[Edito]
Le murmure du Tibet
Ce trajet sera, dans quelques années, l’un des plus spectaculaires voyages en train au monde. De Chengdu en Chine à Lhassa au Tibet : 1 700 kilomètres à travers un relief somptueux et dangereux. Le train devrait filer entre 160 et 200 kilomètres-heure et mettre le cœur du Tibet à treize heures de la mégapole Chengdu, contre quarante-huit actuellement par la route. Le premier tronçon ouvrira en juin 2018. Voilà pour l’aspect pharaonique et séduisant du projet. Mais ne nous leurrons pas. Le chemin de fer, celui-là comme le précédent (le Pékin-Lhassa), est un tentacule de fer posé sur le Tibet et vient accroître, voire parachever, la mainmise de la Chine sur le toit du monde. Année après année, l’emprise de Pékin s’étend sur le plateau tibétain, par la force mais aussi en raison de la fascination des jeunes pour le mode de consommation à la chinoise.

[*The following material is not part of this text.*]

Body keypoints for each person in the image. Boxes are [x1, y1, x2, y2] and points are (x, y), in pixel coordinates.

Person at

Derrière ces bouleversements émerge une question délicate. Le dalaï-lama, 82 ans, qui vit retiré à Dharamsala, en Inde, a-t-il réussi ou échoué ? Les cinq points de son «plan de paix» annoncé en 1987 à Washington ne sont pas atteints. La préservation de la culture et de la langue tibétaine dont il faisait une grande cause est mal en point. Qu’ils paraissent archaïques les autocollants «Vive le Tibet libre» que l’on voyait fleurir en Occident au XXe siècle ! D’autres combats sont passés au premier plan de nos esprits et de nos médias : les migrants, le Moyen-Orient… Le bouddhisme, souvent attaché à une image de tolérance, se montre violent et nationaliste (en Birmanie) ou enfante des dérives sectaires. Le dalaï-lama a récemment prononcé la disgrâce d’un maître du bouddhisme tibétain en France.

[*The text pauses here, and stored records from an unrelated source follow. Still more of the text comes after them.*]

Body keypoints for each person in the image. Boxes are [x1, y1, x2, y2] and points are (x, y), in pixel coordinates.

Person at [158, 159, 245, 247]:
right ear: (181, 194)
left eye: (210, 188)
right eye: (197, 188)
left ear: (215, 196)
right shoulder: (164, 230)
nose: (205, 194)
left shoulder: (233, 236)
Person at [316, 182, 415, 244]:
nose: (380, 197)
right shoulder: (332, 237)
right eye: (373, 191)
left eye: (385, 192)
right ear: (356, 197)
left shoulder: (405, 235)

Alors ? On est tenté de tirer le bilan d’un homme qui, avec Gandhi, Mandela et Luther King aura été l’une des grandes voix que les chocs et les guerres du XXe siècle ont fait naître. Son héritage spirituel demeure, bien sûr. Ses appels à rejeter la violence et les extrêmes, à fuir la haine, la jalousie, les émotions négatives. A rechercher la «voie du milieu» et le désarmement intérieur. A former des hommes au cœur compatissant et à l’esprit éduqué. C’est déjà énorme. Mais quelle marque dans l’Histoire laisseront ses paroles ? Difficile pour nous, Occidentaux, de juger. A une pensée, la nôtre, construite autour d’un axe fondamental – l’action sur le monde –, les bouddhistes opposent un préalable, l’action sur soi. Avant la transformation du monde, ils font passer la transformation intérieure de chacun. Une telle sagesse, forcément, se destine à nourrir le murmure intérieur des consciences, à l’écart du grand spectacle de l’Histoire.